Um ato contra o Projeto de Lei 2159/2021, apelidado de “PL da Devastação”, reuniu manifestantes, nesta terça-feira (27), em frente à Praça das Bandeiras, no Congresso Nacional, em Brasília (DF). A manifestação ocorreu simbolicamente no Dia da Mata Atlântica e contou com a participação de ambientalistas, movimentos sociais e organizações da sociedade civil que alertam para o que consideram o maior retrocesso legislativo ambiental da história do país.
O PL 2159, que tramita há anos no Congresso e agora está na Câmara dos Deputados, propõe mudanças significativas no sistema de licenciamento ambiental brasileiro. Entre as principais alterações, está a criação da Licença por Adesão e Compromisso (LAC), que permitiria o auto licenciamento de empreendimentos de médio porte por meio do preenchimento de formulários online, sem análise prévia dos órgãos ambientais.
“Se esse projeto de lei for aprovado, vamos viver o maior retrocesso legislativo da história desse país desde a Constituição. Teremos 40 anos de retrocesso em avanços muito importantes”, alertou Letícia Camargo, consultora de advocacy socioambiental do Painel Mar.

Comunidades tradicionais sob ameaça
Um dos pontos mais criticados pelos manifestantes é o tratamento dado às comunidades tradicionais pelo projeto. Segundo Camargo, a proposta estabelece que órgãos, como Fundação Nacional dos Povos Indígenas (Funai), Instituto do Patrimônio Histórico e Artístico Nacional (Iphan), Instituto Chico Mendes de Conservação da Biodiversidade (ICMBio) e Instituto Nacional de Colonização e Reforma Agrária (Incra), não terão mais caráter vinculante no processo de licenciamento ambiental.
“Isso significa que os únicos que serão escutados são aqueles territórios que já são homologados, que já são reconhecidos”, explicou. “A gente tem inúmeras terras indígenas desse país que ainda estão em processo de reconhecimento. Então, os impactos que acontecerem nessas terras simplesmente serão ignorados”, observou.
A gestora ambiental também criticou o fato de o texto não mencionar outras categorias de povos tradicionais. “Os pescadores artesanais, enfim, todas as outras não são nem considerados. É um texto que nem cita a existência deles.”

Novas tragédias
Para a representante do Comitê Nacional em Defesa dos Territórios Frente à Mineração Raiara Pires, o projeto representa uma ameaça real de repetição de tragédias como as de Mariana e Brumadinho. “O ano de 2025 marca 10 anos do crime socioambiental da Vale em Mariana.
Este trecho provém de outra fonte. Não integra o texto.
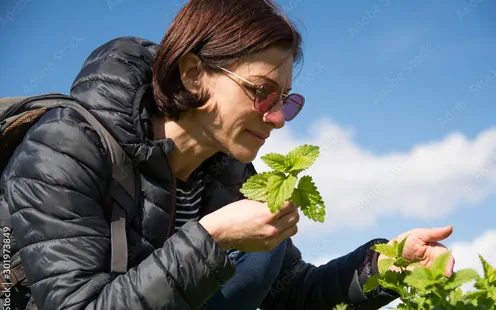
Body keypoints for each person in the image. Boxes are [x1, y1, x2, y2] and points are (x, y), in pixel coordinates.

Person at [0, 0, 455, 309]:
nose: (277, 118)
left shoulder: (229, 173)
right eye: (262, 93)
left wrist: (387, 266)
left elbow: (292, 293)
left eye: (288, 101)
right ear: (194, 74)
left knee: (265, 255)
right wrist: (211, 238)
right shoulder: (65, 147)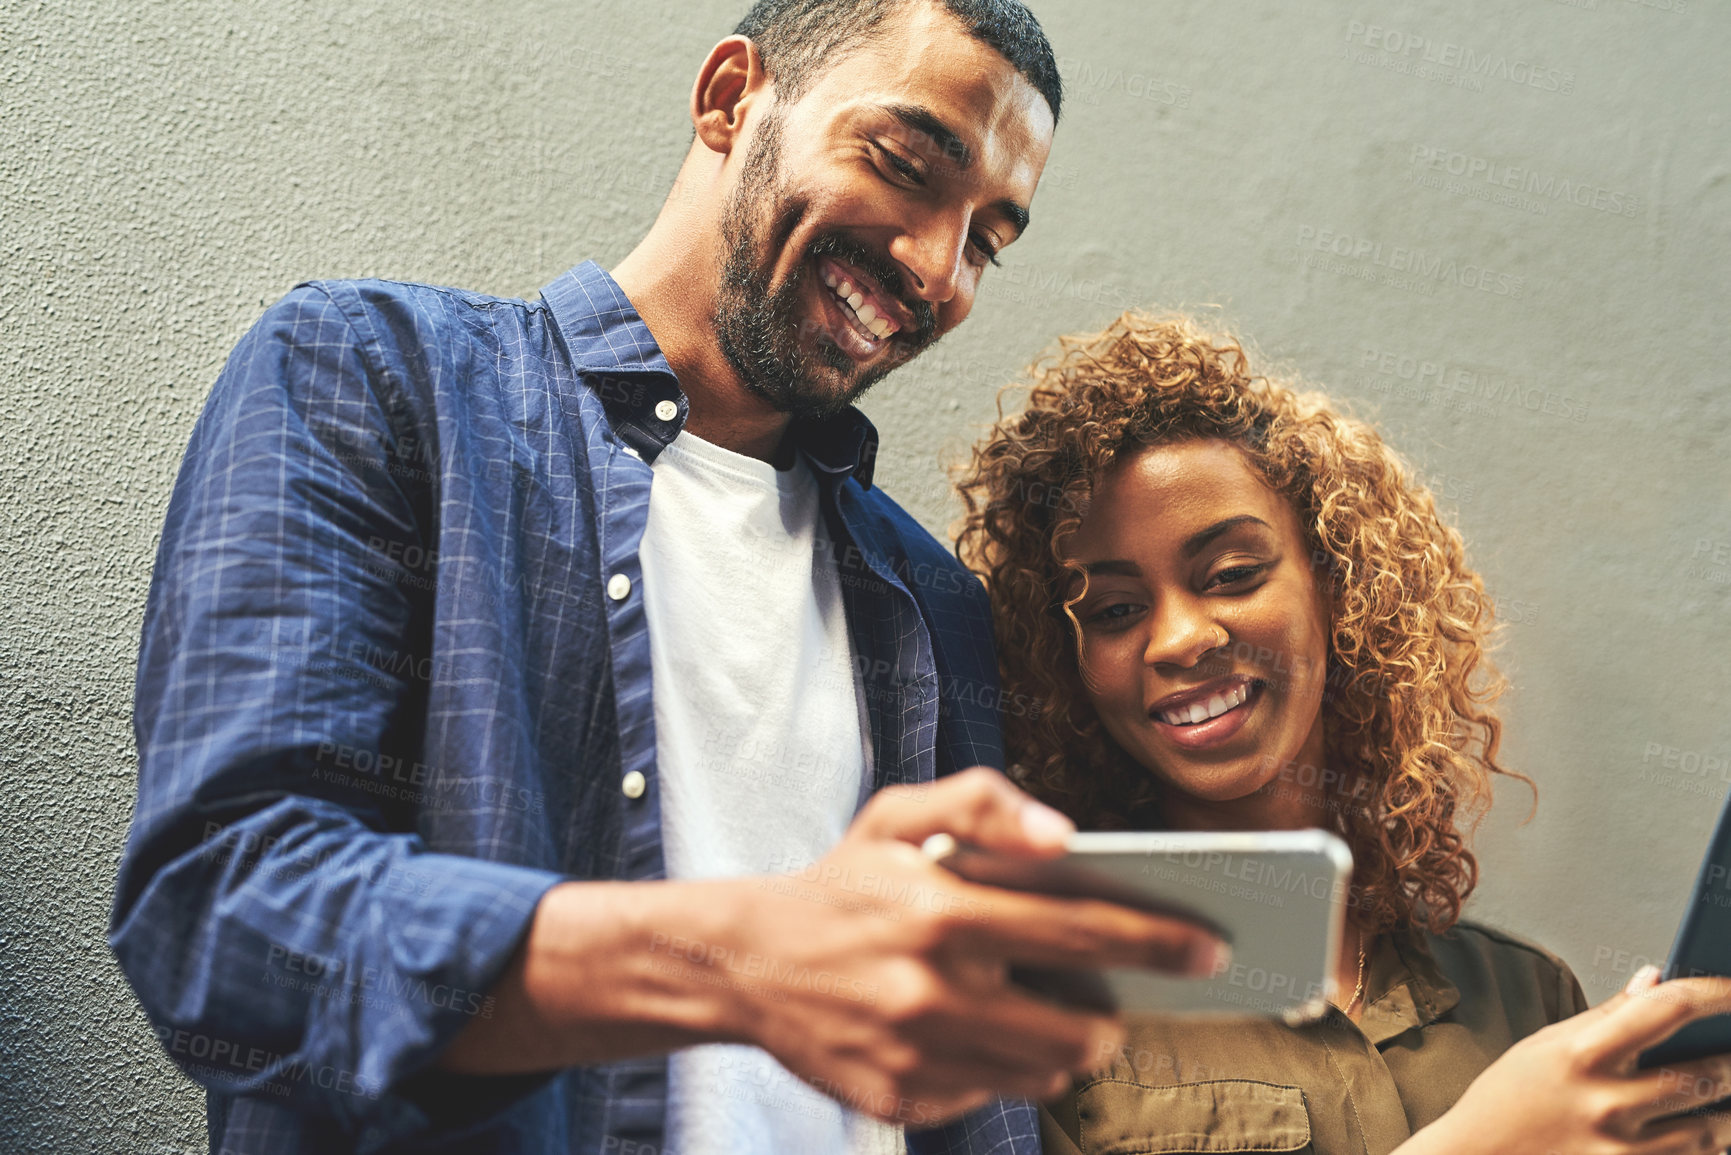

Essa é uma responsabilidade muito grande de defender o território e evitar que novas tragédias aconteçam”, declarou.

Pires destacou que o projeto inclui a grande mineração no seu escopo, o que ela considera “muito perigoso” em um contexto no qual “nós estamos falando de um modelo de licenciamento que é muito frágil e ele está sendo piorado”. Ela também questiona a lógica do auto licenciamento: “Como confiar em empresas que, no seu histórico, há crimes ambientais? A gente precisa de mecanismos mais eficazes do que a presunção da boa fé de criminosos”.
Outro aspecto que chamou atenção dos manifestantes é a ausência da palavra “clima” no texto do projeto. “Estamos vivendo uma emergência climática, estamos vivendo todo tipo de tragédia de norte a sul do país, com seca, com enchentes, com problemas graves, inclusive para economia”, pontuou Camargo.
O projeto prevê ainda a dispensa de licenciamento para atividades de agricultura e pecuária, além de uma lista de 13 tipos de empreendimentos de risco que passarão a não exigir licenciamento. A proposta também permite a renovação automática de licenças por meio de autodeclaração online, sem análise dos órgãos ambientais.
Mobilização em defesa dos territórios
Pires enfatizou que a luta contra o projeto vai além das questões ambientais, envolvendo também a participação popular nas decisões sobre os territórios. “Você coloca o poder da tomada de decisão na mão das empresas e as populações ficam excluídas, no entanto são as que sofrem os piores impactos”, afirmou.
“Nós sabemos que podemos reverter, sim, com a mobilização, com a luta e que é um trabalho árduo e que precisa de uma forte articulação do jornalismo crítico, de parlamentares críticos e dos territórios mobilizados em marcha nas ruas”, pontuou Pires.